Snow in temperate forests

The ecological and biogeochemical importance of snow cover for temperate forest ecosystems

During experimental set-up.
Snow shelter enclosing a mature beech tree.
Difference in climate-growth relationship for European beech forest (intended experimental sites) along a gradient of decreasing winter temperature from Rostock (Germany) to Dansk (Poland).

Contact: Robert Weigel, Jürgen Kreyling

Effects of global warming will be most pronounced in winter. A reduction in snow cover due to warmer atmospheric temperature, however, could counteract an increase of soil temperature. Additionally, frost frequency might increase. In general, winter conditions are crucial for ecology and biogeochemical cycles in temperate forest ecosystems. Thus, experiments focussing on the effects of altered snow cover will improve research in climate change. These climate manipulation experiments should be close to reality to deliver general understanding of ecosystem processes.

We conduct a snow manipulation experiment at 9 forest sites of European beech subsequent to a dendroecological classification of tree growth and climate-growth relationships at each site (Figure 1). To deliver realistic conditions and the possibility to generalize, the experiment is conducted on mature beech trees. In total, 33 representative trees were selected from a set of 200 trees by means of dendroecology.

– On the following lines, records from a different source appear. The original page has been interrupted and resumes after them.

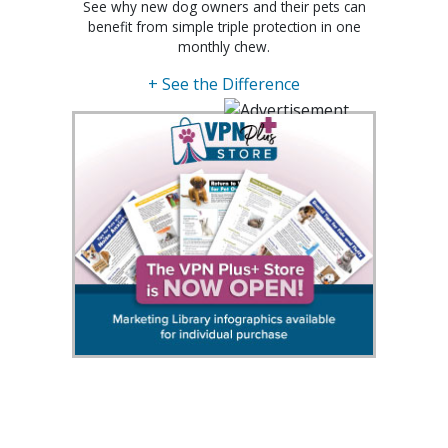
See why new dog owners and their pets can
benefit from simple triple protection in one
monthly chew.
+ See the Difference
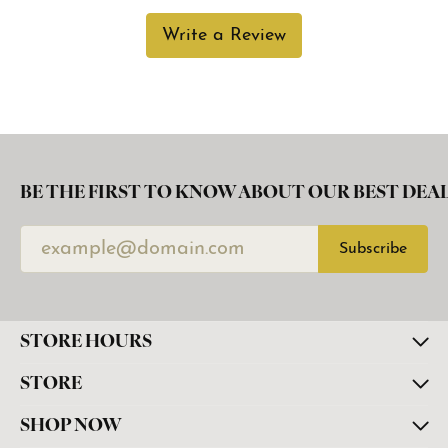
Write a Review
BE THE FIRST TO KNOW ABOUT OUR BEST DEAL
Subscribe
STORE HOURS
STORE
SHOP NOW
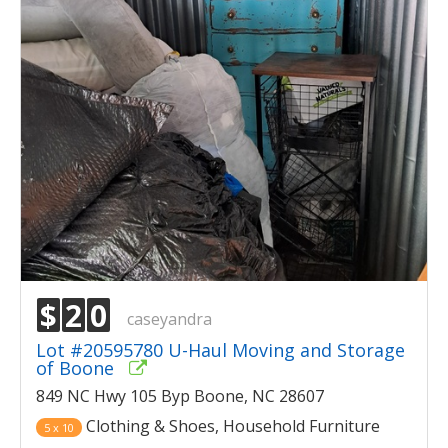
$
2
0
caseyandra
Lot #20595780 U-Haul Moving and Storage
of Boone
849 NC Hwy 105 Byp Boone, NC 28607
Clothing & Shoes, Household Furniture
5 x 10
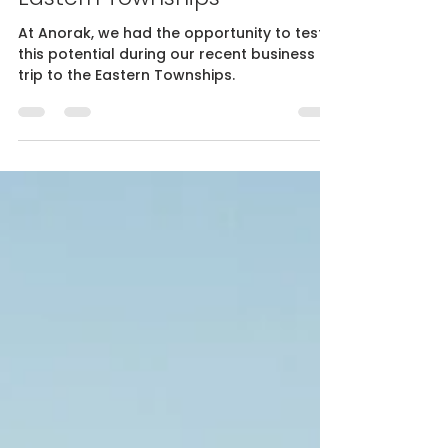
Influence for business
tourism - Our stay in the
Eastern Townships
At Anorak, we had the opportunity to test
this potential during our recent business
trip to the Eastern Townships.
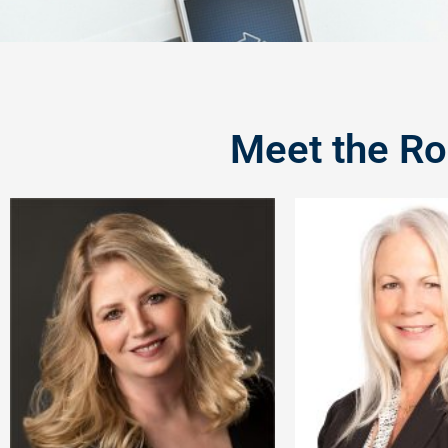
Meet the Ro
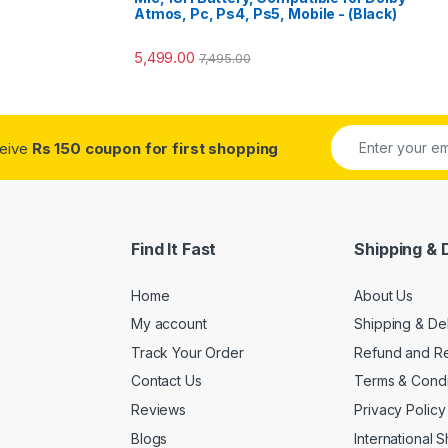
o
Atmos, Pc, Ps4, Ps5, Mobile - (Black)
5,499.00
7,495.00
ceive
Rs 150 coupon for first shopping
Find It Fast
Shipping & 
Home
About Us
My account
Shipping & De
Track Your Order
Refund and Re
Contact Us
Terms & Condi
Reviews
Privacy Policy
Blogs
International 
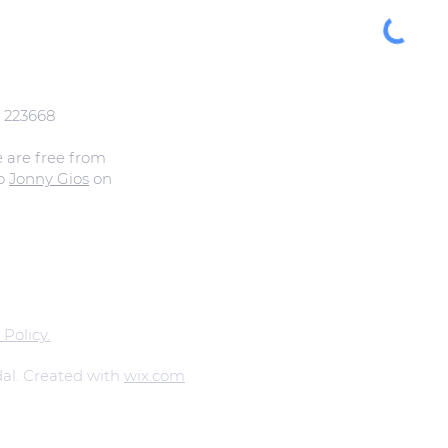
: 223668
e are free from
to
Jonny Gios
on
 Policy.
al. Created with
wix.com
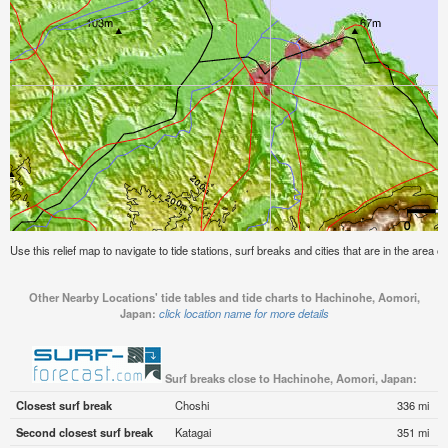
Use this relief map to navigate to tide stations, surf breaks and cities that are in the area
Other Nearby Locations' tide tables and tide charts to Hachinohe, Aomori,
Japan:
click location name for more details
Surf breaks close to Hachinohe, Aomori, Japan:
Closest surf break
Choshi
336 mi
Second closest surf break
Katagai
351 mi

The experimental sites follow a gradient of decreasing winter temperature (ΔT=5 K) from Rostock (Germany) to Dansk (Poland). The snow manipulation consists of (i) reduction of snow cover by setting up snow shelters and (ii) increase of insulation by fleece covers. Thus, effects of altered snow cover can be studied without soil disturbance and alteration of water and nutrient cycles. In the winters 2016/17 and 2017/18, the experiment delivers insight into a variety of processes: tree growth (juvenile and mature trees), rejuvenation, turnover of ground cover vegetation, root dynamics, carbon decomposition, nitrate mineralization and leakage, and trace gas fluxes. Additionally, climate chamber experiments with 18 seed provenances of European beech deliver complementing insights on the potential of local climatic adaptation. Here, provenance specific effects of frost magnitude and frequency are analysed. These lab trials give further insights into whether phenotypic and genetic within-species diversity could mitigate consequences of climate change for European forestry.